- **WORK REQUEST**
Among the records, find the lines that hold the string "shows" and return them.

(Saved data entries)
[Start of section]

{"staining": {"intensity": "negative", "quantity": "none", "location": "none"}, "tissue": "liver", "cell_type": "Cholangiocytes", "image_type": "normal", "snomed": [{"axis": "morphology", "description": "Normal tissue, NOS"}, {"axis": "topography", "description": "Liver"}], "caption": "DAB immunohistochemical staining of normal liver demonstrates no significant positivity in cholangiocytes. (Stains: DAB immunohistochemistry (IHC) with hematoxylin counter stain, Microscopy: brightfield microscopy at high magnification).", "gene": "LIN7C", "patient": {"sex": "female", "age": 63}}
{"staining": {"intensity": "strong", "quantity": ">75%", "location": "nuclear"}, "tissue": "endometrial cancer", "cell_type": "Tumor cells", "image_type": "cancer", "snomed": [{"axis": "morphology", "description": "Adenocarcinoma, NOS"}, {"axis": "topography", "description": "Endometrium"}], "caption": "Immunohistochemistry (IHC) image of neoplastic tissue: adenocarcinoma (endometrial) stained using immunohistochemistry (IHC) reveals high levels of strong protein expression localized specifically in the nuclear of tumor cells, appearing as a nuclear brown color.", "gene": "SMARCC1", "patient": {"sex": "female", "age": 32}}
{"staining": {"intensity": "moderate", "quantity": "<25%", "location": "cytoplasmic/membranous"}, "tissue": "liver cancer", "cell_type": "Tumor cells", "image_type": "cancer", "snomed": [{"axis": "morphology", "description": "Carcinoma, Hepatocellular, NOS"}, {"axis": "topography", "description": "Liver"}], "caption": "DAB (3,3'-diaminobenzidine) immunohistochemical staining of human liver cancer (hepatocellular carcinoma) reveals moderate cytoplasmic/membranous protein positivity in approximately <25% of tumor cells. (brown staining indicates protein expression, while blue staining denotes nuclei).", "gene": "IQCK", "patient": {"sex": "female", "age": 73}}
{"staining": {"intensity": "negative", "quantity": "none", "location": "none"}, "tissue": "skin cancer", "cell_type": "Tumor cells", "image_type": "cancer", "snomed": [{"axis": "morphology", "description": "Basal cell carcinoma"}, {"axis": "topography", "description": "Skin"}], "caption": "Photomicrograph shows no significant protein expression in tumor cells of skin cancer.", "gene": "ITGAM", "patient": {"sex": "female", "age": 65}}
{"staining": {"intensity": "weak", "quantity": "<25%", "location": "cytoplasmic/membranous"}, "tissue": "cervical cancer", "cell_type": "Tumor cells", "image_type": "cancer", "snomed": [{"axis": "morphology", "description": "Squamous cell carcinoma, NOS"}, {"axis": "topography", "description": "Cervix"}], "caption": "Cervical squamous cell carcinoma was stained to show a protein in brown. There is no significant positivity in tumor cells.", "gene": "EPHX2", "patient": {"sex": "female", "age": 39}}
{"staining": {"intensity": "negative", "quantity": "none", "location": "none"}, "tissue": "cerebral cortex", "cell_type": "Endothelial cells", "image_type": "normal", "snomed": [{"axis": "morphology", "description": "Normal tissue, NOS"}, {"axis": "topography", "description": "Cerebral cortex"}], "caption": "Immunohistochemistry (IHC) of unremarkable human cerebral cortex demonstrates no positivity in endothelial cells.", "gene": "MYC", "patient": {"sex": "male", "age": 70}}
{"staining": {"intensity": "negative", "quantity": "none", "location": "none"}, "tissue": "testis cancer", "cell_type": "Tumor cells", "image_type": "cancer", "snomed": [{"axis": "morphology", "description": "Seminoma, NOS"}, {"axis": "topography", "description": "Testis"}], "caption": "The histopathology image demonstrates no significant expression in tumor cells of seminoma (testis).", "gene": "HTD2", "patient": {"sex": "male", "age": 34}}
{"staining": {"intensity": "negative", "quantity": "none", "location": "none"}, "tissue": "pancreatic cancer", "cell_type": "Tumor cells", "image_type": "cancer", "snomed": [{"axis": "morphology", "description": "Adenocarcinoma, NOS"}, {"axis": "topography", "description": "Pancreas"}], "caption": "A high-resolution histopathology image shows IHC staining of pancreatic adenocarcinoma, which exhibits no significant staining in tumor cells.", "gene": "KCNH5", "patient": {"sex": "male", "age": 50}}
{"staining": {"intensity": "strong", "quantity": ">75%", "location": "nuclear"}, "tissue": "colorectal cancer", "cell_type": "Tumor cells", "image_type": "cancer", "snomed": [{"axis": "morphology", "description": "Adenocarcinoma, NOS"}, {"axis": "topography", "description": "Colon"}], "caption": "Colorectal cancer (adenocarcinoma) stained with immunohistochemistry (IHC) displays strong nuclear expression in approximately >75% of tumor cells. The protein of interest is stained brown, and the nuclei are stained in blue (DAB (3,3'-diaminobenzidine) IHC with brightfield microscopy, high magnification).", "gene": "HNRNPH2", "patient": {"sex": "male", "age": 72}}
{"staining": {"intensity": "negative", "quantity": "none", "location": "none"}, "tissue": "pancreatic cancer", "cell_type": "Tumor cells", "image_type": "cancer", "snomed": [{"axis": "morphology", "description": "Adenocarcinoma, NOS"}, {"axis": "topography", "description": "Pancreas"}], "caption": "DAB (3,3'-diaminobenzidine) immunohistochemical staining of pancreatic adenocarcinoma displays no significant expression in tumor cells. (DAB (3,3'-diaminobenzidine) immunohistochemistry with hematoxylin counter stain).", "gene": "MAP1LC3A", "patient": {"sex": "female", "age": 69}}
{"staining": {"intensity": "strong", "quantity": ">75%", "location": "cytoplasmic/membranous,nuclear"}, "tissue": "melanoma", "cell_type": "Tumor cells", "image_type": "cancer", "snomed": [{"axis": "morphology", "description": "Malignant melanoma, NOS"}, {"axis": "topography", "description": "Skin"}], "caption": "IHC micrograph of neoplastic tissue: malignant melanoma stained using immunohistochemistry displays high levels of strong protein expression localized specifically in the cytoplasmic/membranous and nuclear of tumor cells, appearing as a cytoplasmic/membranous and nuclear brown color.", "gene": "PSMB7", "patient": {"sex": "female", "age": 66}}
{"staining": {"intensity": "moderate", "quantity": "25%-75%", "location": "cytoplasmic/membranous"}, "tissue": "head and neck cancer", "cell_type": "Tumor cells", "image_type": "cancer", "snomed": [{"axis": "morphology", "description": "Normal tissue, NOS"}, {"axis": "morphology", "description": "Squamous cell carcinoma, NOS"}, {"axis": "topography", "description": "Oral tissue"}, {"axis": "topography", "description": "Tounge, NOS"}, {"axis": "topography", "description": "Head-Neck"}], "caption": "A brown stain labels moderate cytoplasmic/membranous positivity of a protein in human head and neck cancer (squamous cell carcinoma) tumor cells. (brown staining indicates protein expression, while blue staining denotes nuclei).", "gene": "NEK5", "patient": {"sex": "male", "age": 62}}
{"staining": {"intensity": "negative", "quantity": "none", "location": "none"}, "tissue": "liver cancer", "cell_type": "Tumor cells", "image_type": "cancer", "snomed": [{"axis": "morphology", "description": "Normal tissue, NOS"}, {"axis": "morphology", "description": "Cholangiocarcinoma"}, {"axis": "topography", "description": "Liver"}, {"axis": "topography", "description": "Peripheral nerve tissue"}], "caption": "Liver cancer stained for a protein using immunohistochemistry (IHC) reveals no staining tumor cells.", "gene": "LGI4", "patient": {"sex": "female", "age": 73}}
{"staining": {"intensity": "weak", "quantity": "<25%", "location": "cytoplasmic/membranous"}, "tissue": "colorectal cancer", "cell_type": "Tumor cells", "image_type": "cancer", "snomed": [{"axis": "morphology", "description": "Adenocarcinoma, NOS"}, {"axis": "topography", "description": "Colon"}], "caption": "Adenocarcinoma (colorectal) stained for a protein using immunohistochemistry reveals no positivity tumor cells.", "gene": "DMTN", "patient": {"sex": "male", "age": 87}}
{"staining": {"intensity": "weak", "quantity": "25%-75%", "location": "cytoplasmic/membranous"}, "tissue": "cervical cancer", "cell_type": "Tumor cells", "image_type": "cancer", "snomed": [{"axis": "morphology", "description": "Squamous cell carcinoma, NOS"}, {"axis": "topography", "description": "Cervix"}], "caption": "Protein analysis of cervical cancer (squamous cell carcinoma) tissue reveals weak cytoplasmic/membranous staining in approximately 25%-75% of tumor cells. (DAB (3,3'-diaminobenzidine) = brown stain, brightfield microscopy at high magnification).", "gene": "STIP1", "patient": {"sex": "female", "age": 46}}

[End of section]

- **EXERCISE RESULT**
{"staining": {"intensity": "negative", "quantity": "none", "location": "none"}, "tissue": "skin cancer", "cell_type": "Tumor cells", "image_type": "cancer", "snomed": [{"axis": "morphology", "description": "Basal cell carcinoma"}, {"axis": "topography", "description": "Skin"}], "caption": "Photomicrograph shows no significant protein expression in tumor cells of skin cancer.", "gene": "ITGAM", "patient": {"sex": "female", "age": 65}}
{"staining": {"intensity": "negative", "quantity": "none", "location": "none"}, "tissue": "pancreatic cancer", "cell_type": "Tumor cells", "image_type": "cancer", "snomed": [{"axis": "morphology", "description": "Adenocarcinoma, NOS"}, {"axis": "topography", "description": "Pancreas"}], "caption": "A high-resolution histopathology image shows IHC staining of pancreatic adenocarcinoma, which exhibits no significant staining in tumor cells.", "gene": "KCNH5", "patient": {"sex": "male", "age": 50}}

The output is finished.